SINGAPORE - Madam Kelly Chong, 42, has lived in Geylang Serai for more than 10 years, but yesterday was the first time she got a glimpse of its history.
The head of regional sales in a German company was one of 40 people who went on a 21/2- hour walking trail of landmarks in the area, including places of worship such as the Soon Thian Keing Temple.
They also visited the pre-war shophouses at Lorong 24A Geylang, now home to businesses such as a dance studio and cafe, and Chinese clan associations.
The trail was developed by the Geylang Serai grassroots organisations, the Integration and Naturalisation Champions (INC) - which helps to welcome new immigrants here - and the National Heritage Board. It was launched yesterday at Khadijah Mosque by Dr Fatimah Lateef, an MP for Marine Parade GRC, as part of the Singapore HeritageFest.

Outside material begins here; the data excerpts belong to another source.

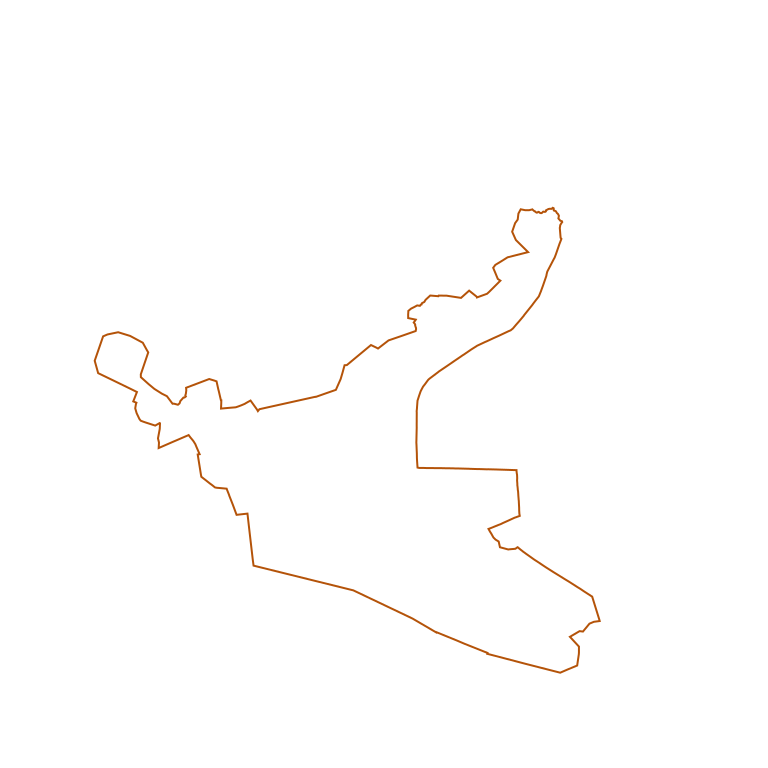 Sana'a City Outskirts -Sanhan wa Bani Bahlul, Sana'a, Yemen (Natural Earth projection), rotated 109°
{"feature_id": "15242507B78273733164190", "entity_name": "Sana'a City Outskirts -Sanhan wa Bani Bahlul", "entity_type": "district", "adm_level": 2, "iso_a3": "YEM", "parent_name": "Yemen", "parent_adm1": "Sana'a", "projection": "natural_earth1", "projection_center": [44.226, 15.268], "detail": "fine", "context": "isolated", "style": "outline", "palette": "amber", "viewbox_px": 768, "rotation_deg": 109, "n_neighbors": 0, "source": "geoboundaries", "source_scale": "gbopen_adm2", "svg_char_len": 5662}
<svg xmlns="http://www.w3.org/2000/svg" viewBox="0 0 768 768"><g transform="rotate(109 384 384)"><path d="M170.2,299.9L172.5,303.5L173.7,307.1L174.3,311.6L179.1,312.4L181.4,311.9L185.0,311.1L189.2,312.4L198.3,312.4L204.9,306.2L212.4,290.7L224.0,308.4L230.2,313.4L235.1,317.5L238.6,318.6L242.6,315.0L247.6,310.6L248.4,307.6L262.5,314.5L265.1,315.9L271.9,324.3L271.3,324.7L268.0,333.9L277.5,339.2L280.1,353.5L282.6,361.1L283.3,361.2L285.3,369.1L289.4,371.3L290.9,372.1L293.3,372.6L295.2,374.4L296.6,374.4L297.0,375.1L298.4,375.5L298.9,378.2L301.0,380.1L304.0,383.0L307.0,384.8L308.5,384.3L310.4,383.8L313.8,382.6L312.8,374.9L313.3,375.0L316.2,375.9L317.0,374.6L317.6,373.9L318.3,373.7L319.9,372.6L320.4,372.1L321.7,371.5L322.1,371.5L322.7,371.4L323.6,371.3L333.6,384.0L341.3,393.9L352.4,401.2L352.1,403.0L351.4,409.0L378.2,425.3L379.1,427.4L386.8,426.9L393.5,426.6L405.2,427.6L413.0,437.5L418.4,444.3L418.4,444.7L443.6,485.8L448.4,493.6L450.7,494.4L449.4,495.9L443.1,504.8L445.5,507.0L447.8,509.0L448.0,509.1L450.7,512.1L452.6,514.4L454.0,516.2L454.3,516.6L457.2,523.2L460.3,530.1L455.9,531.4L452.4,532.5L452.5,532.9L450.1,534.4L444.2,538.1L443.2,538.8L436.0,543.2L436.0,545.6L436.2,550.9L443.2,559.3L452.0,569.9L454.3,568.9L454.7,568.8L457.6,568.2L459.6,568.1L460.3,567.3L461.7,568.2L462.1,569.2L466.4,571.0L468.9,571.0L470.7,572.1L471.0,576.3L471.5,577.5L466.2,585.3L465.4,591.2L465.2,591.9L463.4,599.5L460.8,606.4L456.7,616.1L454.0,617.1L453.2,617.1L430.9,617.2L429.2,619.2L423.5,625.5L421.2,639.7L421.4,645.7L421.6,652.2L427.2,661.6L430.4,665.1L443.2,665.1L456.2,665.1L466.8,657.8L468.7,641.8L471.1,622.0L471.9,615.8L472.0,615.0L482.1,615.4L482.3,612.0L483.9,612.0L488.0,611.3L492.1,608.4L496.7,603.9L497.9,602.1L498.0,599.4L498.0,596.4L497.8,586.8L494.0,583.4L494.1,583.0L499.5,581.4L509.0,580.0L512.6,577.7L517.9,576.2L506.8,564.1L505.1,562.2L503.0,559.9L495.9,552.1L497.6,549.6L497.9,549.1L499.4,546.6L500.2,545.4L502.4,542.7L503.0,542.2L504.6,540.8L510.4,535.5L511.3,537.2L521.4,531.8L529.1,527.7L531.2,526.5L532.9,521.5L533.2,520.6L533.6,519.5L535.0,515.5L535.2,514.7L535.8,512.9L536.8,510.2L536.8,509.9L536.5,508.0L536.1,506.5L534.2,498.7L535.1,498.0L539.3,494.4L539.9,494.0L547.4,487.6L555.7,480.8L551.0,470.9L561.3,466.0L592.6,451.0L598.2,448.2L589.1,345.8L596.5,280.6L601.9,253.7L601.6,253.7L602.8,231.8L603.4,223.4L604.6,198.5L605.5,198.5L605.3,196.1L602.5,159.0L599.6,123.4L594.3,117.6L587.3,109.7L576.1,111.8L574.3,112.3L568.8,114.2L562.5,125.9L554.0,118.6L553.3,115.3L551.7,114.7L543.7,111.7L540.5,108.1L537.9,102.9L536.7,103.7L526.2,111.4L517.6,117.7L517.3,117.9L515.0,127.2L513.8,131.6L513.4,133.4L513.1,134.8L510.6,145.1L509.7,149.3L507.6,158.5L506.6,163.0L504.6,171.3L501.7,182.4L501.3,184.1L500.8,185.9L498.1,195.0L497.9,195.6L497.7,196.2L497.3,197.7L497.1,198.2L496.8,199.0L496.1,201.1L494.8,204.5L495.1,204.8L497.0,206.1L498.0,208.3L499.1,210.8L499.7,212.1L500.0,212.6L500.6,221.2L495.6,224.3L494.8,227.9L494.2,229.1L493.6,230.4L493.2,230.9L491.6,232.7L491.2,233.1L490.1,234.4L489.1,235.7L487.0,238.0L485.7,236.4L480.2,230.1L479.3,229.0L478.8,228.4L477.6,227.1L477.3,226.9L472.9,222.2L468.3,217.4L468.1,217.2L467.6,216.6L467.1,215.9L466.5,215.2L464.5,212.7L462.5,213.8L459.6,215.0L457.1,215.9L451.9,218.0L450.6,218.5L449.6,219.0L449.1,219.2L445.9,220.6L443.7,221.5L441.6,222.4L440.8,222.9L438.9,223.7L436.8,224.7L436.5,224.9L434.8,225.5L431.8,226.8L429.7,227.4L426.6,228.6L425.0,229.5L422.6,230.6L422.3,230.7L422.6,231.6L423.9,235.8L424.2,236.8L425.4,240.7L427.6,247.8L428.3,250.1L430.8,258.0L431.1,258.7L432.6,263.6L433.1,265.2L433.8,267.3L434.9,270.8L436.4,275.7L436.5,276.1L439.7,286.3L440.8,289.6L441.1,290.7L441.9,293.2L443.5,298.0L444.9,302.4L445.6,304.5L447.3,309.5L447.4,309.9L448.6,313.3L449.6,316.3L450.4,319.0L451.9,323.4L452.1,325.1L445.2,328.0L443.2,328.8L438.8,330.4L436.8,331.2L434.5,332.1L431.4,333.3L428.7,334.4L426.1,335.2L423.0,336.2L414.5,338.9L413.7,339.2L411.1,340.1L408.7,340.9L405.5,342.0L404.6,342.3L402.5,343.0L399.9,343.9L399.3,344.2L398.1,344.5L396.7,344.8L394.9,345.3L392.6,345.9L388.8,346.9L387.9,346.9L383.7,347.0L381.4,347.0L379.6,347.0L379.1,347.0L376.9,346.7L373.7,346.2L370.9,345.2L367.3,344.1L365.5,343.5L364.1,342.7L355.2,336.7L354.2,336.1L348.1,331.5L346.1,330.0L339.2,324.9L334.8,321.6L333.2,320.4L331.4,319.1L330.2,318.1L323.3,313.0L321.4,311.5L318.3,309.0L318.1,308.9L317.5,308.4L311.0,301.7L310.6,301.2L305.8,296.2L305.2,295.6L300.9,291.0L293.5,283.4L292.0,281.7L291.0,281.1L289.6,280.2L284.7,278.3L281.1,276.8L276.2,274.9L275.6,274.7L274.1,274.1L273.2,273.9L261.2,269.6L259.2,269.0L255.6,267.8L251.0,266.2L250.5,266.1L246.7,265.9L245.4,265.8L243.5,265.8L239.3,265.7L233.2,265.7L232.5,265.7L230.7,265.7L229.4,265.7L228.2,265.8L227.9,265.9L226.0,266.1L224.5,266.2L217.2,265.1L209.8,264.0L209.5,263.9L208.8,263.8L208.3,263.8L205.5,263.7L204.6,263.7L196.7,263.7L195.5,263.7L194.3,263.7L192.1,263.6L189.0,263.5L188.8,263.8L188.3,264.6L183.3,266.8L179.2,268.6L178.3,268.7L176.4,269.1L174.0,268.6L172.9,268.2L172.2,268.7L172.2,269.0L172.2,269.9L172.2,270.5L172.0,270.8L171.3,271.9L171.2,272.2L170.7,273.0L168.0,273.4L167.7,273.7L167.2,274.2L166.7,274.8L166.5,275.0L166.1,276.1L165.9,276.4L164.8,277.6L164.6,278.1L164.7,279.7L164.4,280.1L163.2,280.5L162.6,280.8L162.5,281.2L162.5,281.5L162.5,281.9L162.7,282.0L163.4,282.2L163.8,282.5L164.3,284.2L165.0,285.5L166.8,287.1L167.1,287.4L167.7,287.1L168.2,287.2L168.6,287.5L168.9,287.9L169.1,289.4L169.3,289.7L169.5,289.8L170.3,290.1L170.6,290.3L171.1,290.6L171.2,291.0L171.5,291.9L170.9,293.5L171.0,294.2L171.8,294.6L172.2,295.4L172.3,295.6L171.8,297.3L171.5,297.7L171.6,298.2L170.8,300.3L170.2,299.9Z" fill="none" stroke="#b45309" stroke-width="2"/></g></svg>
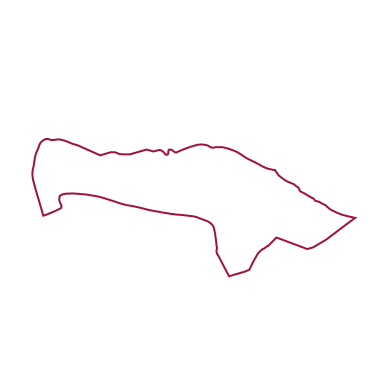 Nati', Al Bayda', Yemen (orthographic projection), rotated 254°
{"feature_id": "15242507B51557666361412", "entity_name": "Nati'", "entity_type": "district", "adm_level": 2, "iso_a3": "YEM", "parent_name": "Yemen", "parent_adm1": "Al Bayda'", "projection": "orthographic", "projection_center": [45.582, 14.537], "detail": "fine", "context": "isolated", "style": "outline", "palette": "rose", "viewbox_px": 384, "rotation_deg": 254, "n_neighbors": 0, "source": "geoboundaries", "source_scale": "gbopen_adm2", "svg_char_len": 4899}
<svg xmlns="http://www.w3.org/2000/svg" viewBox="0 0 384 384"><g transform="rotate(254 192 192)"><path d="M111.8,235.3L114.3,238.0L115.9,240.3L116.3,241.2L116.9,242.3L117.6,244.4L117.7,245.1L117.9,245.9L119.0,248.9L119.1,250.2L125.0,260.6L105.6,286.8L105.4,287.1L105.4,291.0L105.4,293.1L109.1,307.4L109.6,308.9L114.7,322.0L122.2,341.6L122.6,340.7L123.3,339.6L124.0,338.3L124.8,336.8L125.5,335.5L126.3,334.2L127.1,332.8L127.8,331.6L128.6,330.3L129.5,329.0L130.5,327.7L131.4,326.5L132.5,325.2L133.5,324.1L134.5,323.0L135.7,321.6L137.0,320.3L138.1,319.4L139.3,318.7L140.8,317.7L141.9,317.0L143.1,316.1L144.2,314.8L145.1,313.9L146.2,312.7L147.2,311.7L148.2,310.5L148.9,309.1L149.9,307.8L151.2,307.5L152.4,306.8L153.3,305.7L154.3,304.7L155.3,303.7L156.3,302.7L157.5,301.7L158.5,300.7L159.6,299.7L160.6,298.7L161.7,297.4L161.8,297.3L162.7,296.4L164.2,295.8L165.6,295.9L167.0,295.4L168.1,294.4L169.3,293.5L170.6,292.6L171.7,291.8L172.5,290.7L173.3,289.6L174.5,288.2L175.3,287.1L176.4,285.9L177.5,284.9L178.7,283.9L179.8,283.0L181.0,282.2L182.1,281.3L183.2,280.5L184.3,279.8L185.6,279.3L186.9,278.9L188.2,278.4L189.6,278.0L190.2,277.9L190.2,277.6L190.8,276.3L191.5,275.1L192.1,273.9L192.8,272.6L193.6,271.3L194.4,270.1L195.3,268.9L196.5,267.6L197.5,266.5L198.6,265.4L199.5,264.5L200.5,263.5L201.6,262.3L202.6,261.3L203.7,260.2L203.9,259.9L205.0,258.7L206.1,257.4L207.3,256.1L208.3,255.0L209.3,254.0L210.3,253.1L211.7,251.9L213.2,250.6L214.5,249.5L215.7,248.5L216.6,247.6L217.9,246.4L218.9,245.3L219.9,244.0L220.8,242.8L221.1,242.4L221.7,241.7L222.6,240.4L223.4,239.2L224.2,238.0L225.0,236.7L225.8,235.2L226.5,233.9L227.1,232.6L227.4,231.0L227.8,229.5L228.3,228.2L228.6,226.8L228.6,225.4L228.9,223.9L229.7,222.5L230.7,221.3L231.8,220.6L232.7,219.4L233.4,218.1L234.0,216.9L234.6,215.6L235.1,214.0L235.5,212.4L235.7,211.0L235.8,209.6L235.9,208.1L235.9,206.9L235.9,206.6L235.9,204.7L235.9,203.1L235.8,201.7L235.7,200.2L235.6,198.8L235.5,197.2L235.3,195.4L235.2,194.0L234.9,192.3L234.8,191.0L234.6,189.6L234.3,188.0L234.8,186.7L235.8,185.8L237.0,185.0L238.0,184.1L238.8,182.8L239.0,181.3L237.7,180.5L236.3,180.1L235.1,179.4L234.7,178.1L235.3,176.9L236.6,176.4L237.9,175.8L238.2,175.6L239.0,175.1L240.1,174.2L241.0,173.1L241.5,171.7L241.5,170.3L241.5,168.9L241.5,167.3L241.6,166.1L245.3,160.1L245.3,142.8L246.8,137.4L248.3,132.9L251.3,129.2L252.6,125.0L252.6,118.1L252.6,113.8L253.6,112.6L265.0,99.0L266.8,96.9L268.5,94.8L270.0,92.5L271.4,90.2L273.1,88.1L274.8,86.0L274.9,85.9L276.5,83.6L278.0,81.2L279.3,78.6L279.8,75.9L280.1,73.2L281.1,70.4L282.7,68.3L283.2,65.6L282.6,63.0L281.3,60.2L279.4,58.3L277.0,56.7L274.7,54.8L272.6,53.1L270.2,51.5L269.3,51.0L267.1,49.9L264.2,48.5L261.8,47.5L259.3,46.2L257.8,45.3L255.5,44.3L253.8,43.7L253.0,43.4L250.1,42.9L247.4,42.6L244.5,42.5L241.8,42.5L239.2,42.4L236.1,42.4L233.4,42.4L230.2,42.4L228.9,42.4L227.2,42.5L224.4,42.5L221.5,42.5L218.7,42.5L216.1,42.5L213.4,42.5L210.2,42.5L210.2,43.1L210.4,46.7L210.6,48.2L210.8,49.7L210.9,51.2L211.2,52.6L211.3,54.3L211.5,55.9L211.8,57.2L212.1,58.9L212.3,60.3L212.5,60.9L212.7,61.5L213.7,62.5L214.5,62.6L215.1,62.7L216.0,62.6L216.5,62.5L217.9,62.3L219.3,62.1L220.6,62.2L222.1,62.5L223.5,63.2L224.7,63.9L225.2,65.2L225.3,66.2L225.4,66.6L225.3,67.9L225.2,69.4L225.0,70.8L224.6,72.3L224.6,72.5L224.2,74.0L223.9,75.4L223.6,76.5L223.2,77.9L223.0,78.2L222.9,78.7L222.5,79.6L221.9,81.3L221.5,82.6L220.8,84.0L220.3,85.4L220.0,86.4L219.8,86.8L219.4,88.0L218.8,89.5L218.1,90.9L217.5,92.3L216.7,93.7L216.2,94.9L215.5,96.5L214.9,97.9L214.4,98.7L214.2,99.3L213.5,100.4L212.7,101.9L211.9,103.2L211.2,104.4L210.9,104.9L210.3,105.8L209.3,107.3L208.3,108.8L207.5,110.0L206.8,111.1L206.0,112.3L205.0,113.7L204.0,115.3L203.2,116.4L202.4,117.6L201.5,118.8L200.9,119.7L200.6,120.2L199.8,121.5L199.0,122.9L198.2,124.2L197.3,125.8L196.6,127.3L196.0,128.5L195.3,130.0L194.6,131.4L193.8,133.0L193.1,134.2L192.4,135.6L191.8,136.7L191.6,137.0L190.8,138.5L189.8,140.1L188.9,141.7L188.2,142.8L187.4,144.3L186.5,145.8L185.8,147.2L185.2,148.3L185.1,148.5L184.4,150.0L183.6,151.5L183.0,152.8L182.3,154.4L181.5,155.9L180.5,157.8L179.7,159.5L178.8,161.5L177.9,163.4L177.2,164.9L176.5,166.4L175.9,167.9L175.3,169.2L174.6,170.8L174.1,172.3L173.6,173.6L173.0,175.2L172.4,176.7L171.7,178.4L171.5,178.8L170.9,180.3L170.1,182.1L169.5,183.6L169.4,183.7L168.9,185.1L168.1,186.8L167.4,188.2L166.5,189.6L166.0,190.3L165.5,190.9L164.6,192.1L163.8,193.3L162.9,194.5L162.0,195.6L161.1,196.9L160.2,198.1L159.3,199.1L158.0,200.4L156.7,201.4L155.4,202.1L154.0,202.8L152.7,203.1L151.2,203.1L149.8,203.0L148.3,203.0L146.8,202.8L145.5,202.7L145.3,202.7L144.1,202.5L142.8,202.2L141.5,202.1L139.6,201.9L138.3,201.6L136.3,201.3L134.4,200.9L133.0,200.8L131.3,200.6L129.4,199.6L127.8,199.1L126.0,199.0L124.4,199.5L100.8,204.4L100.9,220.1L100.9,220.9L101.5,225.7L104.4,228.3L106.0,229.7L107.3,230.9L110.8,234.3L111.7,235.3L111.8,235.3Z" fill="none" stroke="#9f1239" stroke-width="2"/></g></svg>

Mr Lee Hong Ping, organising chairman of the INC committee, said this is the first time that a trail has been created for Geylang Serai. "Most people think of the area for its food and shophouses, but there's much more," he said. More than 120 buildings in the area house religious groups, volunteer welfare organisations and clan associations, he said.
"We're trying to introduce to people what goes on inside these places," he added.
The trail features 13 heritage spots such as the former Geylang Fire Station, which opened in 1929, and the former Queen's Theatre, a cinema which closed in 1982.
It also showcases 10 famous food places, such as durian stalls at Lorong 36 Geylang and stalls selling wonton mee and putu piring (steamed flour cakes with coconut filling) at the Haig Road Cooked Food Centre.
The public can take part in guided tours conducted once a month by volunteer guides.
Madam Chong, a Hakka, found the visit to the Char Yong Association, a Hakka clan association, most memorable. "I know a bit about Hakka culture from my parents, but not much. So it was quite insightful to hear about the traditional Hakka trades in Singapore's early days, such as pawnbroking," she said.